In my post on the “Limitations of a DST in a 1031 Exchange”, I talked about a certain structural issue of the Delaware Statutory Trust (DST) that can cause some investors concern. The issue at hand is the passive nature of the Trustee and the inability of the Trust to perform certain functions that are allowed under other investment vehicles, such as partnership.
Obviously, as an investor you hope your investment turns out as planned. But in the event something goes wrong, it’s important to know that you can take actions “to right the ship”. Rest assured: DSTs have a safety net, and it’s known as the “Springing LLC”.
For 1031 exchange compliance purposes, DSTs are structured as a passive vehicle for holding real estate, which means that minimal powers are afforded to the Trustee (you can learn more about that here). In order to counter this issue, DSTs typically contain a conversion feature in their operating agreement. If the Trustee believes that the DST is in danger of losing the property due to structural restrictions, the DST may convert into a Limited Liability Company (LLC) with pre-agreed-upon terms.

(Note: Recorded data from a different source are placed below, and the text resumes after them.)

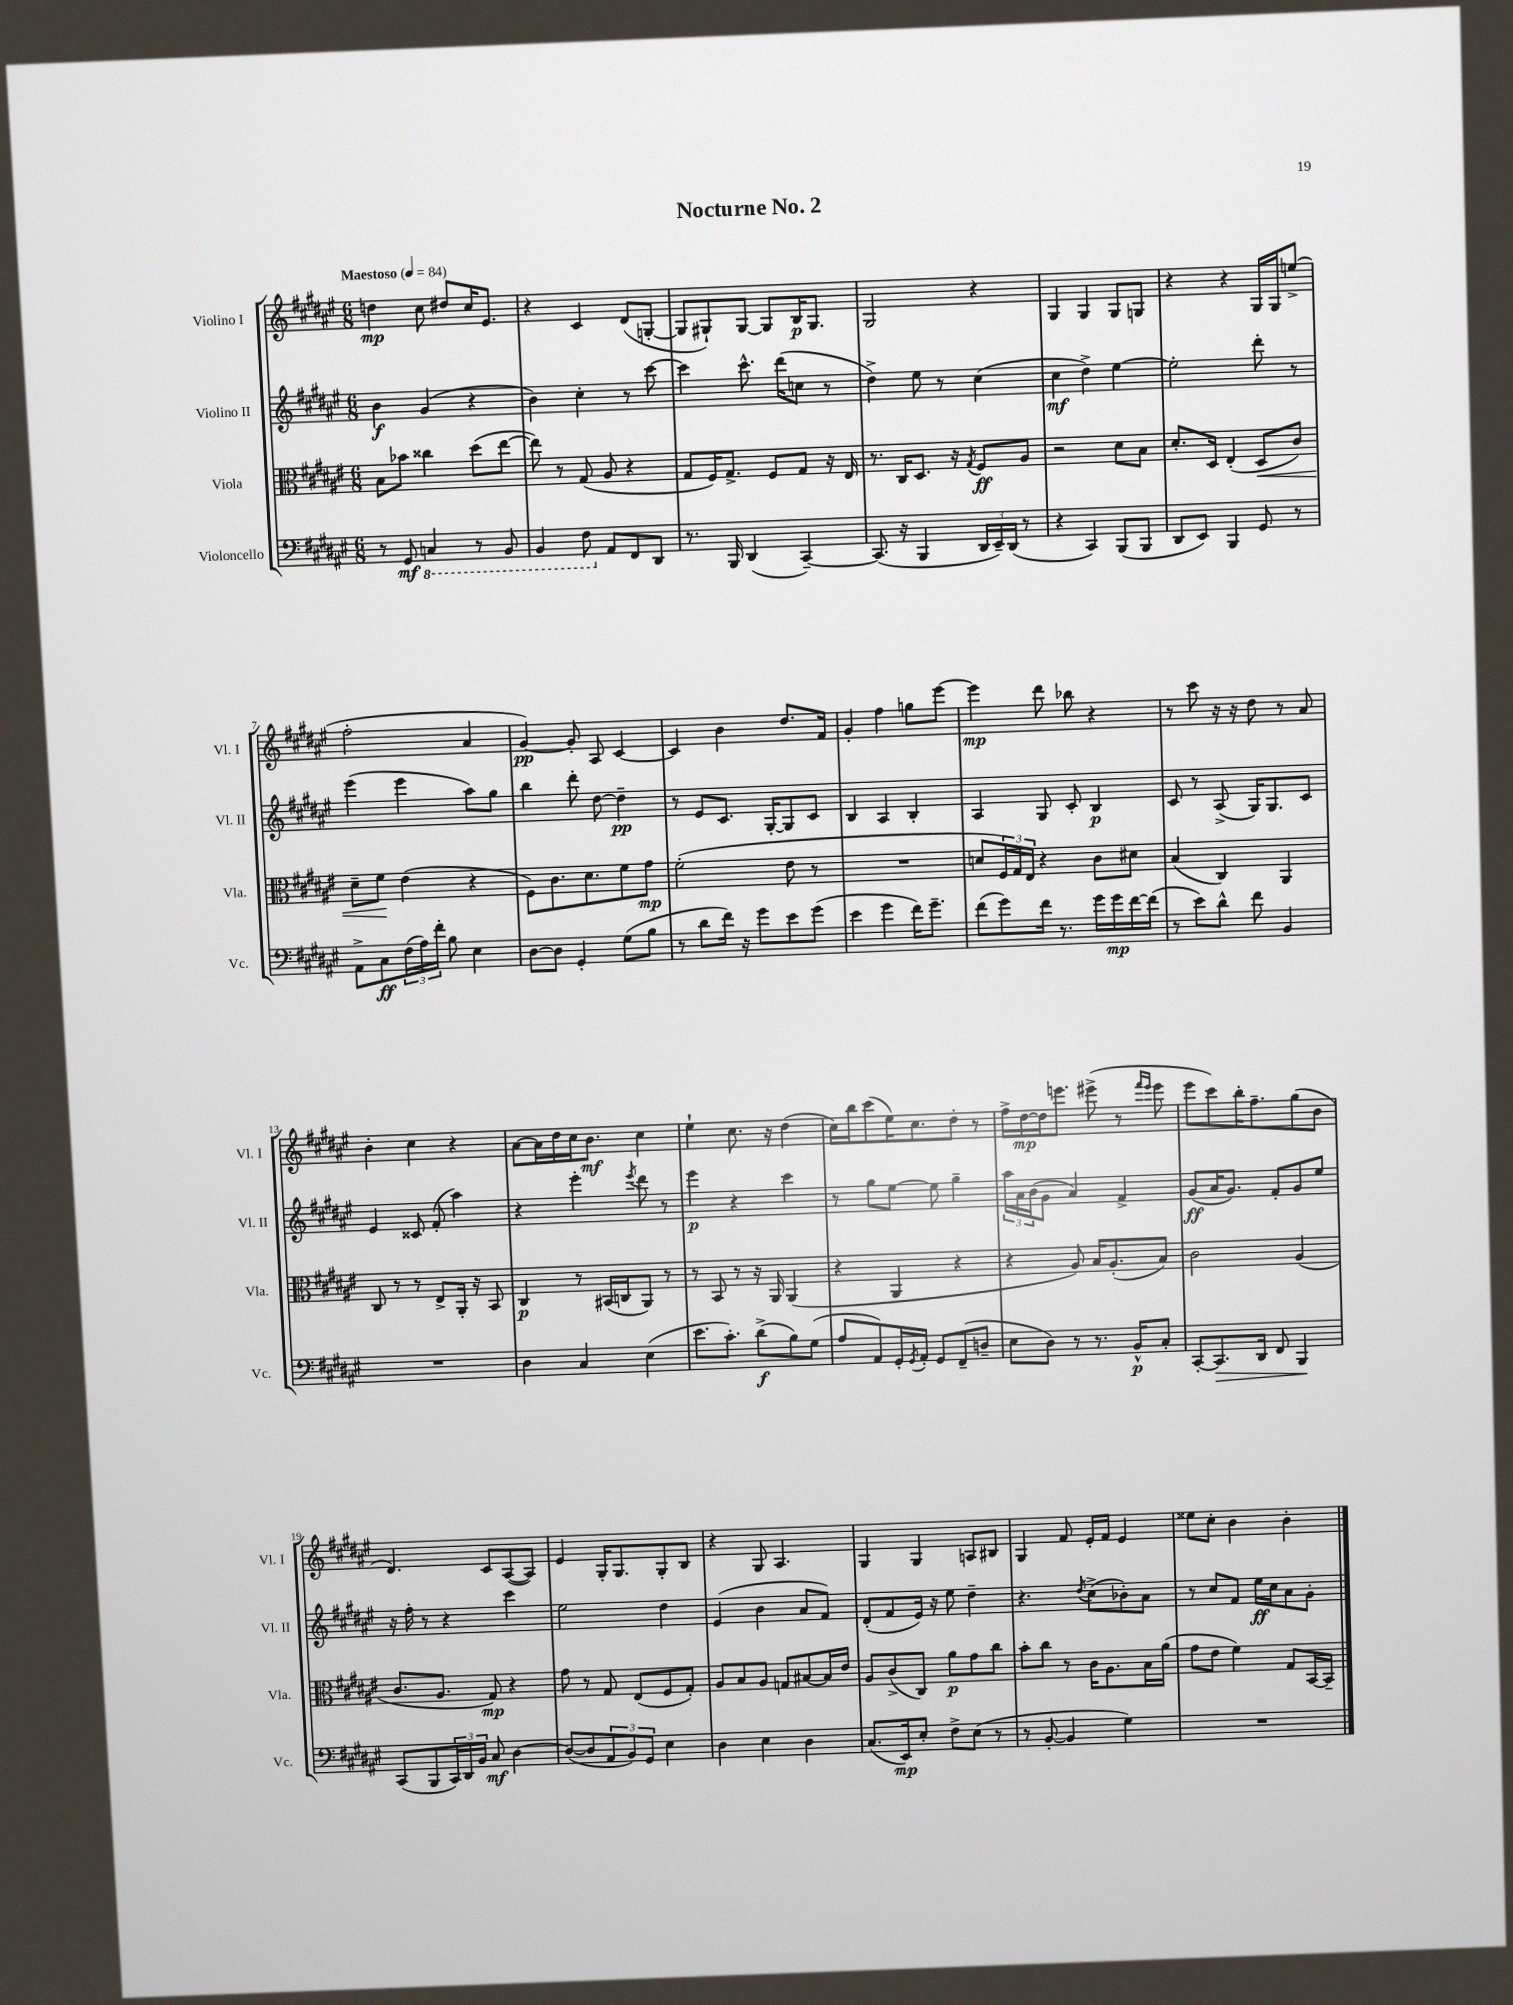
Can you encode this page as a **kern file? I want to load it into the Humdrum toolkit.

**kern	**kern	**kern	**kern
*staff4	*staff3	*staff2	*staff1
*clefF4	*clefC3	*clefG2	*clefG2
*k[f#c#g#d#a#e#]	*k[f#c#g#d#a#e#]	*k[f#c#g#d#a#e#]	*k[f#c#g#d#a#e#]
*M6/8	*M6/8	*M6/8	*M6/8
*MM84	*MM84	*MM84	*MM84
8r	8B	4b	4dd
8GG#	8b-	.	.
4CC	4cc##	(4g#	8cc#
.	.	.	8dd#
8r	(8dd#	4r	16cc#
.	.	.	8.e#
8BBB	[8ee#	.	.
=	=	=	=
4BBB	8ee#])	4b)	4r
.	8r	.	.
8FF#	(8G#	4cc#'	4c#
8AA#	8A#	.	.
8FF#	4r	8r	(8d#
8DD#	.	[8ccc#	[8G'
=	=	=	=
8.r	8G#	4ccc#]	8G]
.	16F#)	.	8G#`)
16BBB	8.G#^	.	.
(4DD#	.	8.ccc#^^	[8G#
.	8F#	.	8G#]
.	.	(16ddd#	.
[4CC#~)	8G#	8cc	16B
.	.	.	8.G#
.	16r	8r	.
.	16E#	.	.
=	=	=	=
(8.CC#]	8.r	4dd#^)	2G#
16r	16C#	.	.
4BBB	8.D#	8ee#	.
.	.	8r	.
.	16r	.	.
.	8qG#	.	.
24DD#	8F#	(4cc#	4r
24EE#~)	.	.	.
(24DD#	.	.	.
8r	8A#	.	.
=	=	=	=
4r	2r	4cc#	4G#
4CC#)	.	4dd#^)	4G#
(8BBB	8d#	[4ee#	8G#
8BBB	8B	.	8G
=	=	=	=
8DD#	8.d#'	2ee#']	4r
8EE#)	.	.	.
.	16D#	.	.
4BBB	(4E#'	.	4r
8GG#	8D#	8ddd#'	16G#
.	.	.	16G#
8r	8c#)	8r	(8ee^
=	=	=	=
8AA#^	8d#~	(4eee#	2ff#'
8C#	8f#	.	.
(24F#	(4e#	4eee#	.
24A#)	.	.	.
24f#'	.	.	.
8B	.	.	.
4E#	4r	8aa#)	4a#
.	.	8gg#	.
=	=	=	=
[8D#	8F#)	4bb	[4g#)
8D#]	8.c#	.	.
4GG#'	.	8ddd#'	8g#']
.	8.d#	.	.
.	.	[8dd#	8A#
(8G#	8f#	4dd#~]	[4c#
8B	8g#	.	.
=	=	=	=
8r	(2f#'	8r	4c#]
8d#	.	8e#	.
16f#)	.	8.c#	4b
16r	.	.	.
8g#	.	.	.
.	.	[16G#'	.
8e#	8e#	8G#]	8.dd#
(8g#	8r	8c#	.
.	.	.	16f#
=	=	=	=
4e#	2.r	4B	4g#'
4g#	.	4A#	4ff#
16f#)	.	4B'	8gg
8.g#~	.	.	.
.	.	.	[8eee#
=	=	=	=
(8f#	8d	4A#	4eee#]
8g#)	24F#)	.	.
.	24G#	.	.
.	24E#	.	.
16f#	4r	8G#	8ddd#
8.r	.	.	.
.	.	8c#'	8bb-
16g#	8c#	4B	4r
16g#	.	.	.
[16f#	8d#	.	.
(16f#]	.	.	.
=	=	=	=
8r	(4B	8c#	8r
8e#)	.	8r	8ccc#
8d#^^	4C#)	(8A#^	16r
.	.	.	16r
8f#	.	16G#)	8dd#
.	.	8.G#	.
4BB	4AA#	.	8r
.	.	8c#	8a#
=	=	=	=
2.r	8C#	4e#	4b'
.	8r	.	.
.	8r	8c##	4cc#
.	8E#^	(8f#'	.
.	16AA#'	4aa#)	4r
.	16r	.	.
.	8BB	.	.
=	=	=	=
4D#	4C#	4r	[8a#
.	.	.	16a#]
.	.	.	16dd#
4C#	8r	4eee#'	16cc#
.	.	.	8.b
.	(16BB#	.	.
.	16C	.	.
.	.	8qeee#	.
(4E#	8AA#)	8ddd#	4cc#
.	8r	8r	.
=	=	=	=
8.e#	8r	4eee#	4ee#`
.	8BB	.	.
8.c#')	.	.	.
.	8r	4r	8.cc#
(8d#^	16r	.	.
.	16AA#	.	16r
8B)	(4AA#	4ccc#	(4dd#
(8G#	.	.	.
=	=	=	=
8A#	4r	8r	16cc#)
.	.	.	16bb
8AA#)	.	8gg#	(8ccc#
16GG#'	4AA#	[8ee#	16ee#)
8qGG#	.	.	.
16AA#'	.	.	8.cc#
8GG#	.	8ee#]	.
(8FF#~	4r	4gg#~	8dd#'
8D~	.	.	8r
=	=	=	=
8E#	4r	24aa#	16ff#^
.	.	24a#	.
.	.	.	[16dd#
.	.	(24b	.
8D#)	.	8g#	16dd#]
.	.	.	8.eee
8r	8A#)	4a#)	.
8.r	16B	.	(8eee#^
.	(8.A#'	.	.
.	.	4f#^	8r
16BB^^	.	.	.
.	.	.	16qqfff#
.	.	.	16qqeee#
8C#'	8B)	.	8eee#
=	=	=	=
[8CC#'	2c#	(8g#	8eee#
8.CC#]	.	16a#	8ccc#)
.	.	8.g#)	.
.	.	.	16bb'
16DD#	.	.	8.ff#~
8FF#	.	8f#'	.
4BBB	(4A#	8g#	(8gg#
.	.	8ee#	8b
=	=	=	=
(8CC#	8.c#	16r	4.d#)
.	.	16ff#'	.
8BBB	.	8r	.
.	8.A#	.	.
24CC#)	.	4r	.
24DD#	.	.	.
24BB	.	.	.
8C#	8G#)	.	8c#
[4D#	4r	4ccc#	([8A#
.	.	.	8A#])
=	=	=	=
(8D#_	8g#	2ee#	4e#
8D#]	8r	.	.
12AA#	8G#	.	16G#'
.	.	.	8.G#
12BB)	.	.	.
.	(8E#	.	.
12GG#	.	.	.
4E#	8F#	4dd#	8G#'
.	8G#')	.	8B
=	=	=	=
4D#	8A#	(4e#	4r
.	8B	.	.
4E#	8A#	4b	8G#
.	8G	.	4.A#
4D#	[8B#	8a#	.
.	16B#]	8f#)	.
.	16e#	.	.
=	=	=	=
(8.C#	8A#	(8d#'	4G#
.	(8c#^	8f#	.
16EE#)	.	.	.
8E#'	8C#)	16e#)	4G#
.	.	16r	.
8F#^	8a#	8ee#	.
(8E#	8g#	4dd#~	8A
8r	8cc#	.	8B#
=	=	=	=
8r	8b'	4.r	4G#
[8BB'	8cc#	.	.
4BB]	8r	.	8f#
.	.	8qdd#	.
.	16c#	(8cc#^	16e#'
.	8.A#	.	16f#
4G#)	.	8b-')	4e#
.	16B	8a#	.
.	(16a#	.	.
=	=	=	=
2.r	8g#	8r	8ee##
.	8e#	8cc#	8cc#'
.	4f#)	8f#	4b
.	.	16ee#	.
.	.	16cc#	.
.	8G#	8a#	4b'
.	[16BB	8g#'	.
.	16BB~]	.	.
==	==	==	==
*-	*-	*-	*-
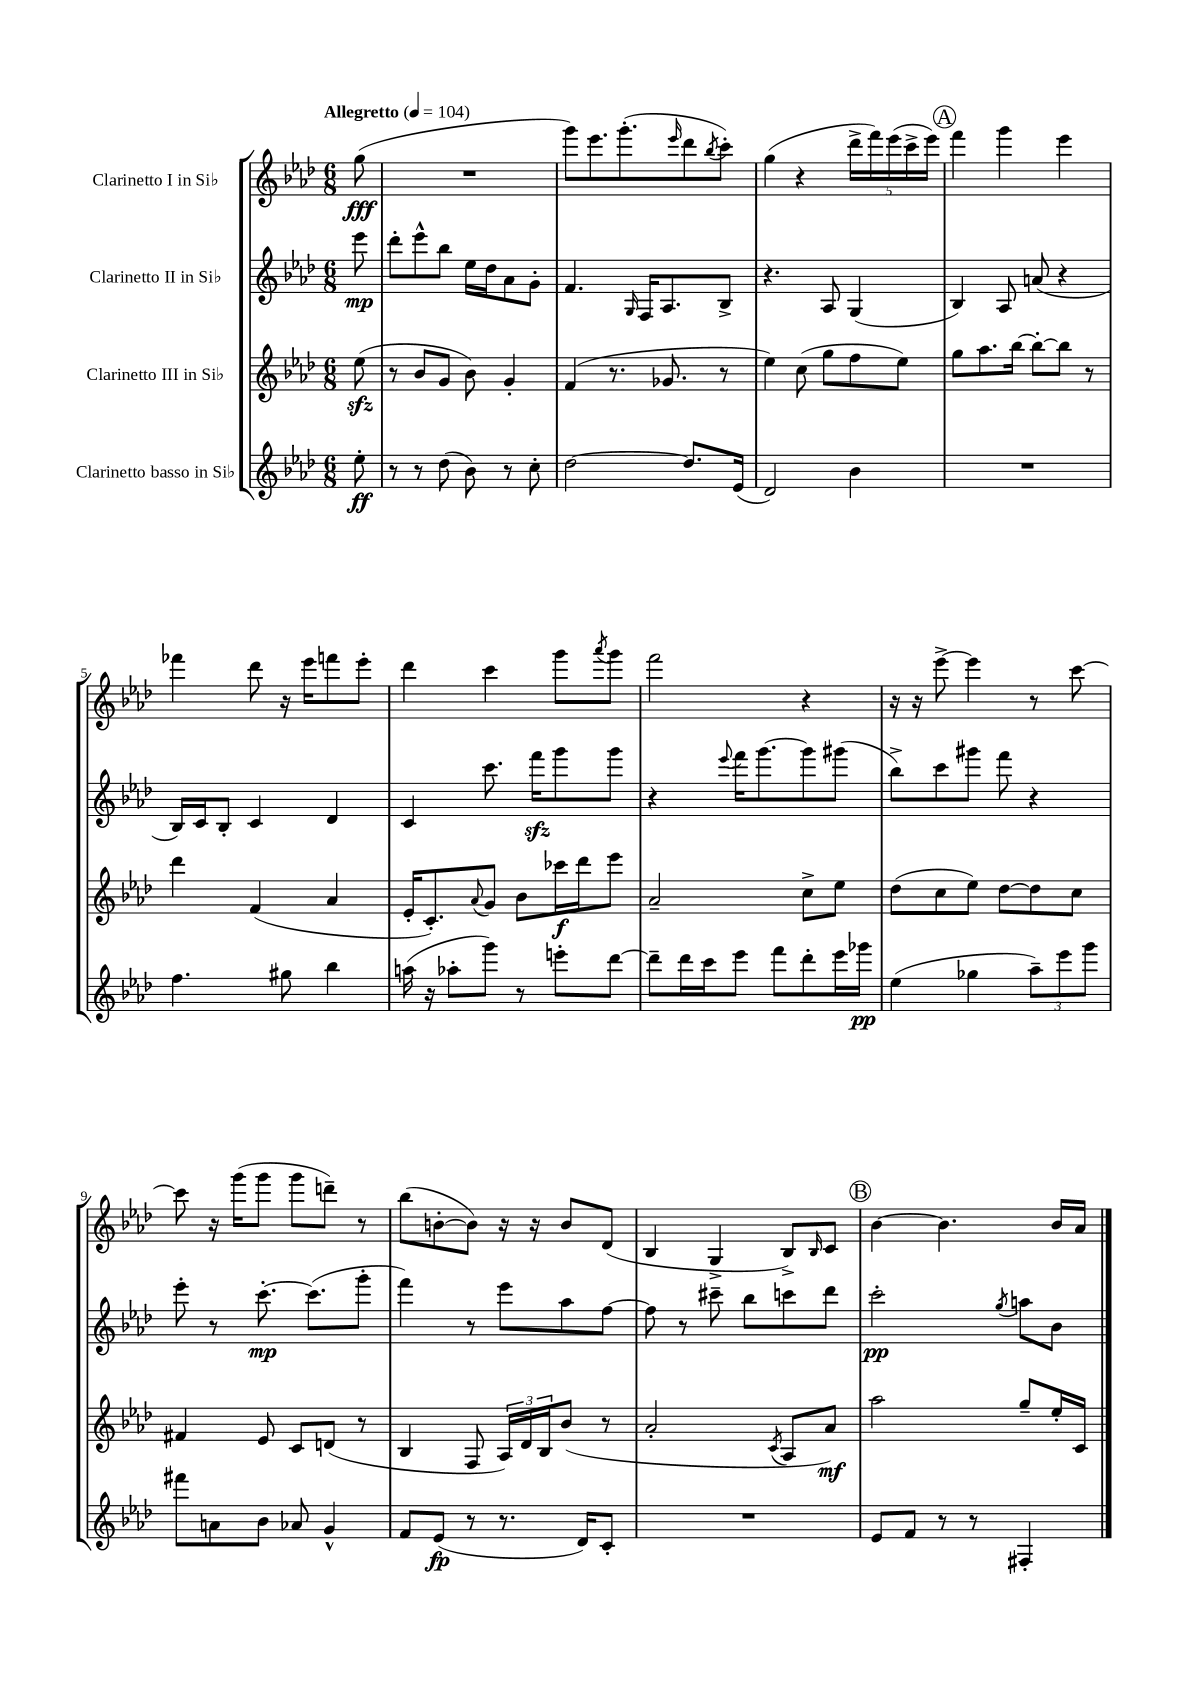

The “Springing LLC” contains the same protections as the DST, but does not prohibit raising additional equity, renegotiating existing debt, obtaining new financing, or entering into new leases. In addition, it provides that the Trustee will become the manager of the LLC. The operating agreement of the Springing LLC is created prior to the close of the DST in order to eliminate any ambiguity as to the rights and procedures after the change is made.
Once a DST is converted to an LLC, it will be treated as a partnership for federal income tax purposes. Investors will not be able to do a 1031 exchange if the LLC sells the asset. However, there are no prohibitions against the LLC converting back to a DST after making any necessary adjustments or modifications. In the worst case scenario, investors may lose their tax-deferral benefits upon sale, but at least there is the ability to protect the investment through restructuring, raising new capital, or executing new leases.
While this may seem overwhelming, keep in mind that the DST structure was created to give tax benefits to real estate investors. A few quirks in the structure are just a small inconvenience compared to numerous benefits.